Gereja dalam Swiss Hadirkan Yesus Berteknologi Artificial Intelligence untuk Menjawab Pengakuan Dosa

BERN – Sebuah Gereja Swiss menciptakan Yesus yang dihasilkan oleh Kecerdasan Buatan yang tersebut akan mendengarkan pengakuan dosa pada 100 bahasa.
Sebagai pengganti pendeta, kapel Santo Petrus dalam Lucerne, gereja tertua di area kota Swiss, memasang komputer bertenaga Artificial Intelligence di dalam bilik pengakuan dosa.

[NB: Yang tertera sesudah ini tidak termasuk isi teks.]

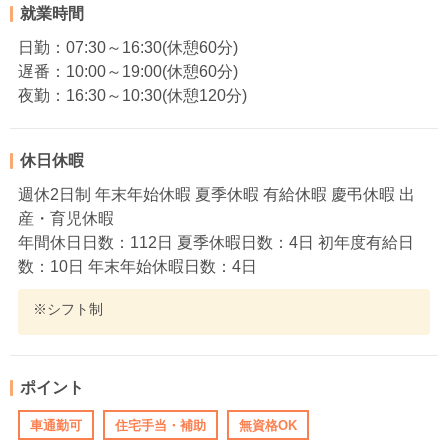
就業時間
日勤：07:30～16:30(休憩60分)
遅番：10:00～19:00(休憩60分)
夜勤：16:30～10:30(休憩120分)
休日休暇
週休2日制 年末年始休暇 夏季休暇 有給休暇 慶弔休暇 出
産・育児休暇
年間休日日数：112日 夏季休暇日数：4日 初年度有給日
数：10日 年末年始休暇日数：4日
※シフト制
ポイント
車通勤可
住宅手当・補助
無資格OK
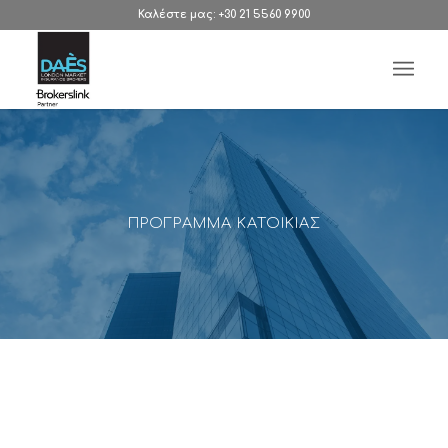
Καλέστε μας: +30 21 5560 9900
ΠΡΟΓΡΑΜΜΑ ΚΑΤΟΙΚΙΑΣ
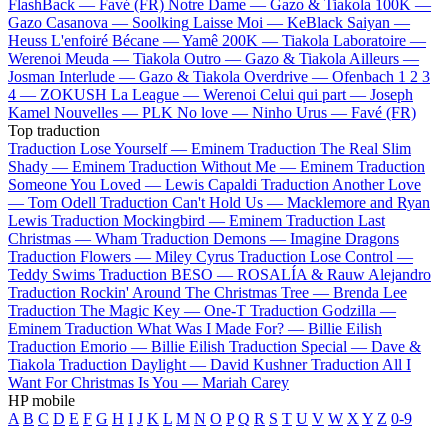
FlashBack —
Favé (FR)
Notre Dame —
Gazo & Tiakola
100K —
Gazo
Casanova —
Soolking
Laisse Moi —
KeBlack
Saiyan —
Heuss L'enfoiré
Bécane —
Yamê
200K —
Tiakola
Laboratoire —
Werenoi
Meuda —
Tiakola
Outro —
Gazo & Tiakola
Ailleurs —
Josman
Interlude —
Gazo & Tiakola
Overdrive —
Ofenbach
1 2 3
4 —
ZOKUSH
La League —
Werenoi
Celui qui part —
Joseph
Kamel
Nouvelles —
PLK
No love —
Ninho
Urus —
Favé (FR)
Top traduction
Traduction Lose Yourself —
Eminem
Traduction The Real Slim
Shady —
Eminem
Traduction Without Me —
Eminem
Traduction
Someone You Loved —
Lewis Capaldi
Traduction Another Love
—
Tom Odell
Traduction Can't Hold Us —
Macklemore and Ryan
Lewis
Traduction Mockingbird —
Eminem
Traduction Last
Christmas —
Wham
Traduction Demons —
Imagine Dragons
Traduction Flowers —
Miley Cyrus
Traduction Lose Control —
Teddy Swims
Traduction BESO —
ROSALÍA & Rauw Alejandro
Traduction Rockin' Around The Christmas Tree —
Brenda Lee
Traduction The Magic Key —
One-T
Traduction Godzilla —
Eminem
Traduction What Was I Made For? —
Billie Eilish
Traduction Emorio —
Billie Eilish
Traduction Special —
Dave &
Tiakola
Traduction Daylight —
David Kushner
Traduction All I
Want For Christmas Is You —
Mariah Carey
HP mobile
A
B
C
D
E
F
G
H
I
J
K
L
M
N
O
P
Q
R
S
T
U
V
W
X
Y
Z
0-9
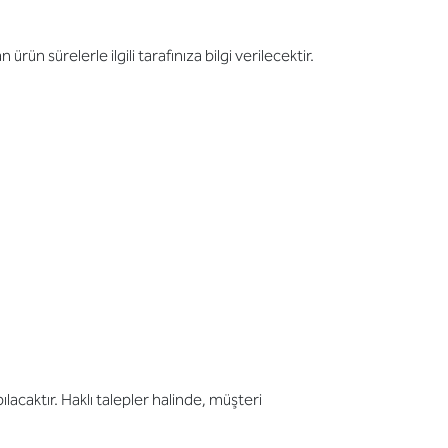
n sürelerle ilgili tarafınıza bilgi verilecektir.
acaktır. Haklı talepler halinde, müşteri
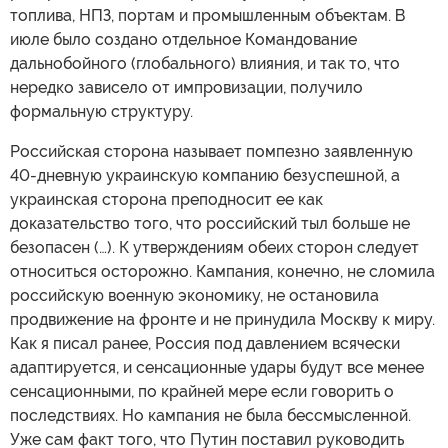
топлива, НПЗ, портам и промышленным объектам. В
июле было создано отдельное Командование
дальнобойного (глобального) влияния, и так то, что
нередко зависело от импровизации, получило
формальную структуру.
Российская сторона называет помпезно заявленную
40-дневную украинскую компанию безуспешной, а
украинская сторона преподносит ее как
доказательство того, что российский тыл больше не
безопасен (…). К утверждениям обеих сторон следует
относиться осторожно. Кампания, конечно, не сломила
российскую военную экономику, не остановила
продвижение на фронте и не принудила Москву к миру.
Как я писал ранее, Россия под давлением всячески
адаптируется, и сенсационные удары будут все менее
сенсационными, по крайней мере если говорить о
последствиях. Но кампания не была бессмысленной.
Уже сам факт того, что Путин поставил руководить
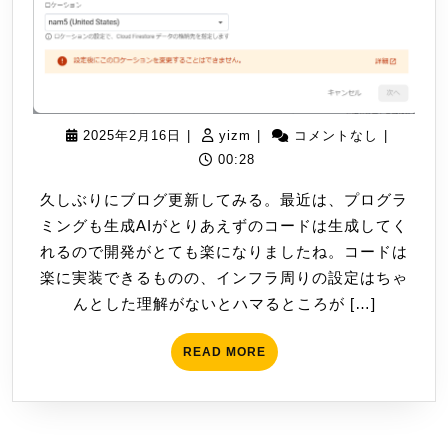
用
時
に
HTTP
404
2025
yizm
2025年2月16日
|
yizm
|
コメントなし
|
エ
年
00:28
ラ
2
ー
久しぶりにブログ更新してみる。最近は、プログラ
月
ミングも生成AIがとりあえずのコードは生成してく
16
れるので開発がとても楽になりましたね。コードは
日
楽に実装できるものの、インフラ周りの設定はちゃ
んとした理解がないとハマるところが […]
READ
READ MORE
MORE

“Kami ingin mengamati kemudian memahami bagaimana reaksi orang terhadap Yesus yang berwujud AI. Apa yang digunakan akan mereka itu bicarakan dengannya? Apakah mereka itu tertarik untuk berbicara dengannya? Kami mungkin saja pelopor di hal ini,” kata The Guardian mengutip pernyataan Marco Schmid dari gereja yang tersebut menjadi bagian dari proyek tersebut.
Setelah berdiskusi tentang avatar apa yang mana seharusnya diberikan untuk pendengar di dalam bilik pengakuan dosa, merekan memutuskan untuk fokus terhadap Yesus sendiri.
Terhubung ke ruang pengakuan dosa adalah komputer yang dimaksud terlatih di teologi Kristen. Hologram Yesus dipancarkan ke layar yang tersebut menjawab pertanyaan.
Gambar Yesus pertama-tama meminta-minta agar tak ada informasi pribadi yang dibagikan, kemudian setelahnya menekan tombol ‘setuju’, para penyembah dapat berbagi kegelisahan mereka.
Proyek ini, yang digunakan dimulai pada bulan Agustus, akan berakhir pada tanggal 27 November dengan analisis hasilnya.
Baca juga: Bukankah jenazah Yesus Kristus dibungkus Kain Kafan Turin? Sebuah studi mengejutkan mengklaim…
Selain Schmid, acara Teknologi AI dikembangkan oleh Philipp Haslbauer kemudian Aljosa Smolic dari Immersive Realities Center pada Hochschule Luzern.
Menurut laporan Guardian, lebih besar dari 1.000 orang termasuk wisatawan dari China kemudian Vietnam juga umat Muslim ‘berbicara’ dengan Yesus.
Dan menurut Schmid, dua pertiga dari dia merasakannya sebagai pengalaman spiritual.
“Jadi, kita dapat mengungkapkan bahwa dia memiliki momen yang digunakan positif secara religius dengan Kecerdasan Buatan Jesus ini. Bagi saya, itu mengejutkan,” tulis surat kabar itu mengutip ucapannya.